Dix-huit partis d'opposition tchadienne ont dénoncé avec fermeté la décision gouvernementale du 27 juillet 2026 de se retirer du Statut de Rome. Cette volonté unilatérale, selon eux, menace l'engagement du pays envers la justice pénale mondiale et ouvre la porte à l'impunité.
Les forces politiques contestataires reprochent au gouvernement d'avoir tranché sans consultation préalable des acteurs institutionnels, des organisations civiles ni du peuple tchadien. Pour l'opposition, une décision de cette envergure requiert un véritable consensus national, tant elle engage les responsabilités internationales fondamentales du Tchad.
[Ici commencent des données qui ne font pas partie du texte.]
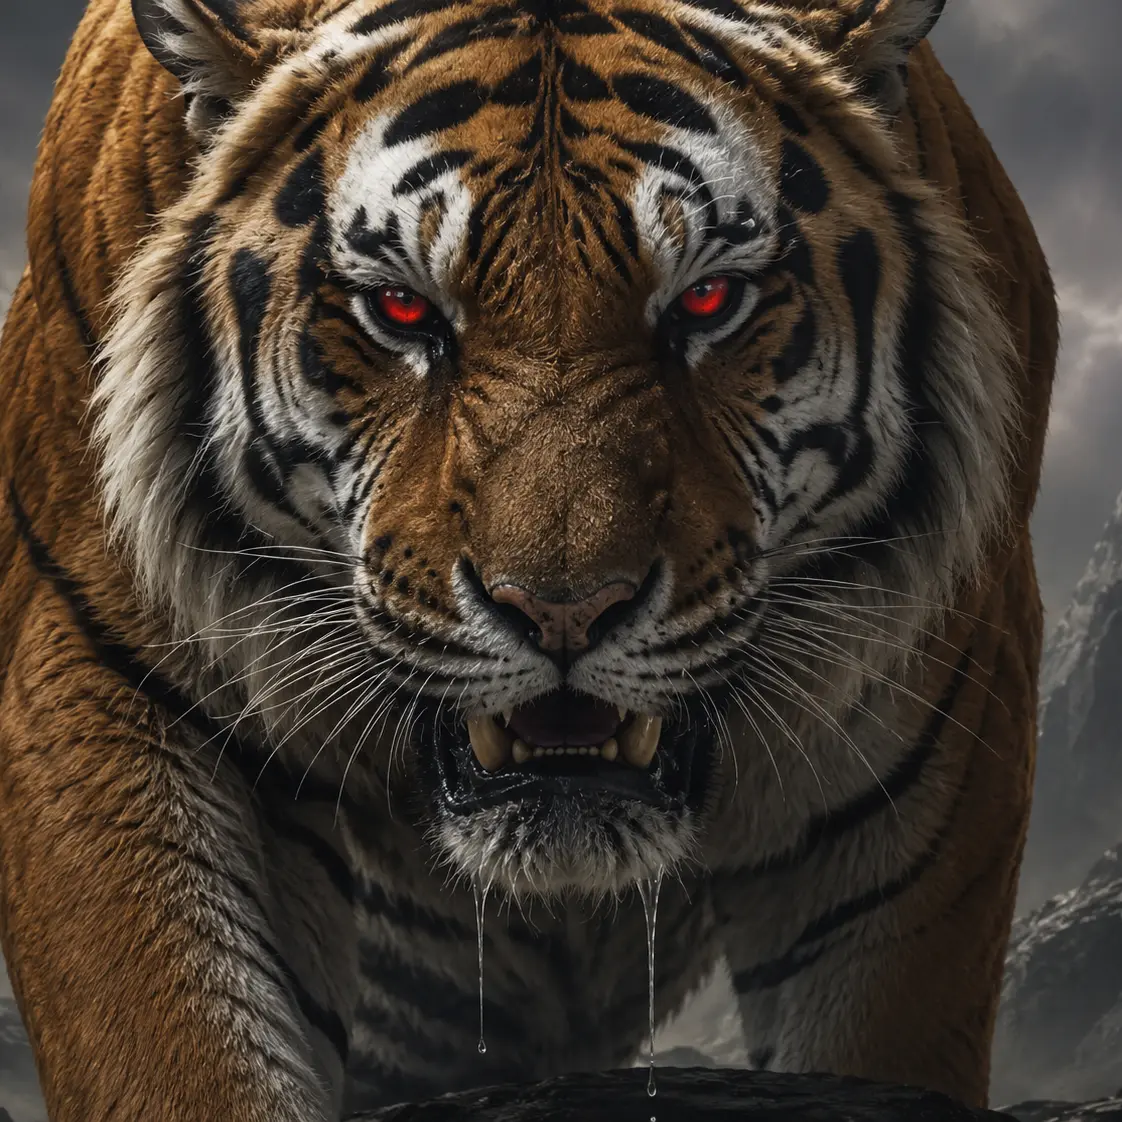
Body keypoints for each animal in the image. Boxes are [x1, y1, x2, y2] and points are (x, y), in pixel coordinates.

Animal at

Le pouvoir justifie son geste en dénonçant une supposée partialité de la CPI envers le continent africain. Or, l'opposition note que les neuf enquêtes sur treize menées par la juridiction mondiale concernent effectivement des États africains — argument qui renforce selon elle la légitimité de l'institution plutôt que sa culpabilité. Le cas emblématique d'Omar el-Béchir, ancien leader soudanais poursuivi pour crimes au Darfour, demeure douloureux pour de nombreuses familles tchadiennes.
Plutôt que de quitter, l'opposition préconise une amélioration des mécanismes de la CPI par des réformes multilatérales. Elle craint que les seuls systèmes judiciaires nationaux ou régionaux ne suffisent à combattre des crimes graves, face aux risques constants de détournement politique des poursuites. L'opposition appelle donc à suspendre le retrait et à ouvrir un débat inclusif.
Ce qu’il faut retenir
- Dix-huit formations d'opposition dénoncent le retrait tchadien du Statut de Rome annoncé le 27 juillet 2026.
- L'absence de consultation nationale préalable est le principal grief levé contre cette décision unilatérale du gouvernement.
- L'opposition préfère les réformes de la CPI au retrait complet du Tchad de cette juridiction internationale.
- Le dossier Darfour/el-Béchir reste une préoccupation majeure pour les victimes tchadiennes de ces conflits régionaux.